There was no conclusive evidence then as there isn't now, but the journal of Environmental Health Perspectives argues:
"Although there remains some uncertainty, the trend in the accumulating evidence is increasingly against the hypothesis that mobile phone use can cause brain tumors in adults."
Now that's confusing. Who should you trust?
Well, the latter study on one hand reevaluates previous research and stresses the fact that there is no conclusive evidence, nor there is an established biological mechanism explaining how could cell phone radio signals possibly damage the human brain. The WHO on the other exercises more caution. It did also note the possible carcinogenic effect of caffeine, working night shifts or even wrongly preserved vegetables.

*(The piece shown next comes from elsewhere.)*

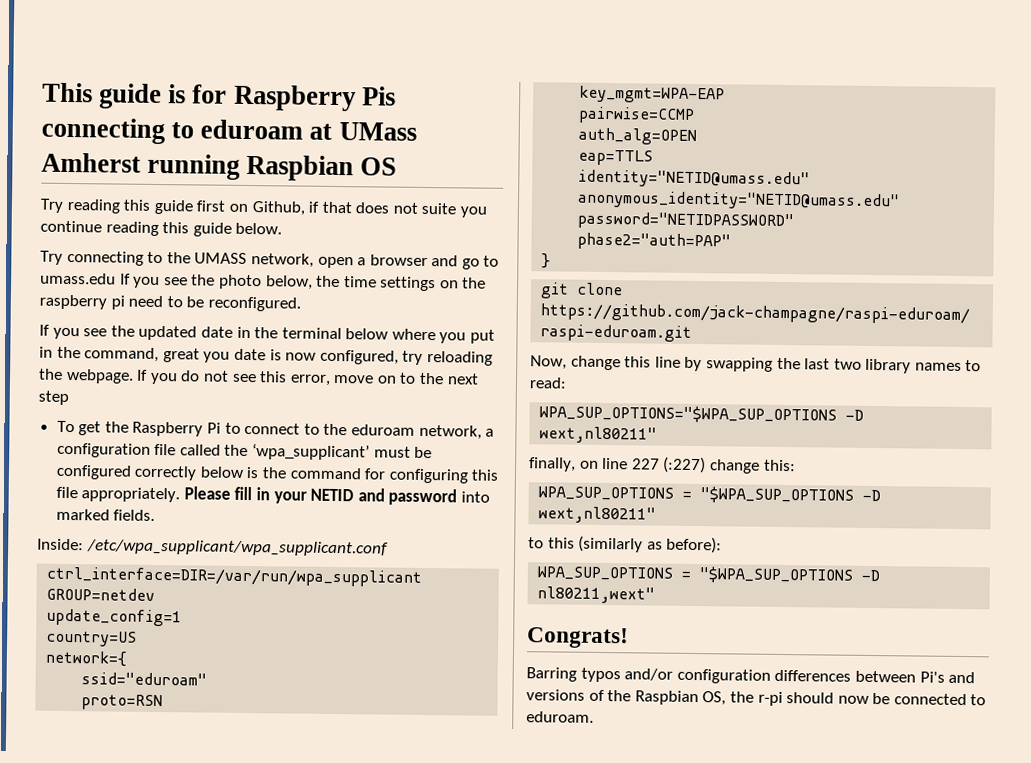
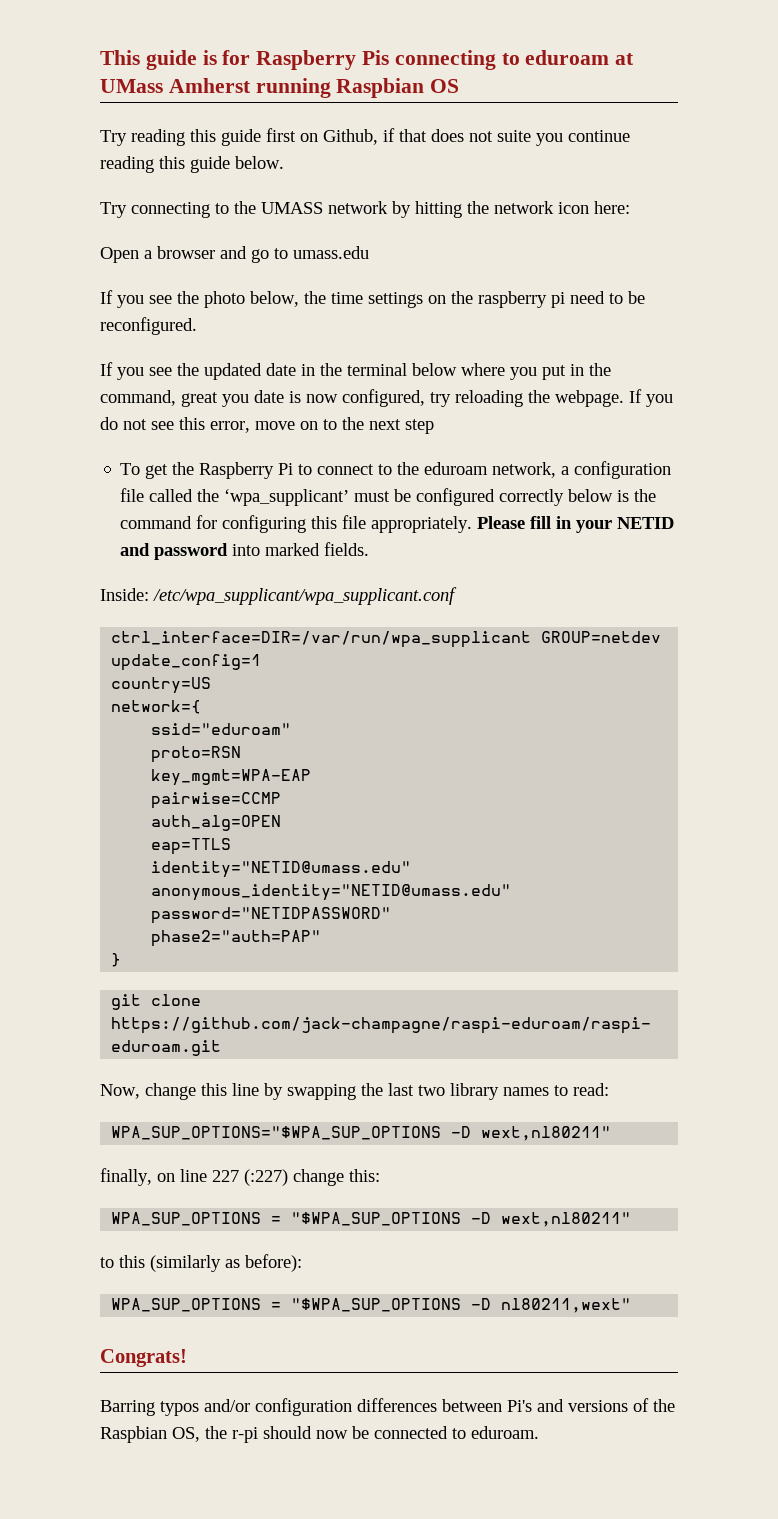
[250,253,354,269] network, open -> [328,201,630,218] [100,247,139,263] network by hitting the network icon here: // Open
(116, 278) none -> (369, 252) //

But you might wonder – if phones caused cancer shouldn't we be suffering a pandemic right now?
Similarly, however, atomic bomb survivors in Japan showed no signs of increased brain cancer until some forty years after the war. This proves that carcinogenic agents might remain inactive for many years and only trigger cancer development after decades. This uncertainty is exactly what lies under the WHO's scary summation as its aim seems to be prevention and caution.
Finally, Anthony Swerdlow of the British Institute of Cancer Research concludes:
"We are trying to say in plain English what we believe the relationship is. They were trying to classify the risk according to a pre-set classification system."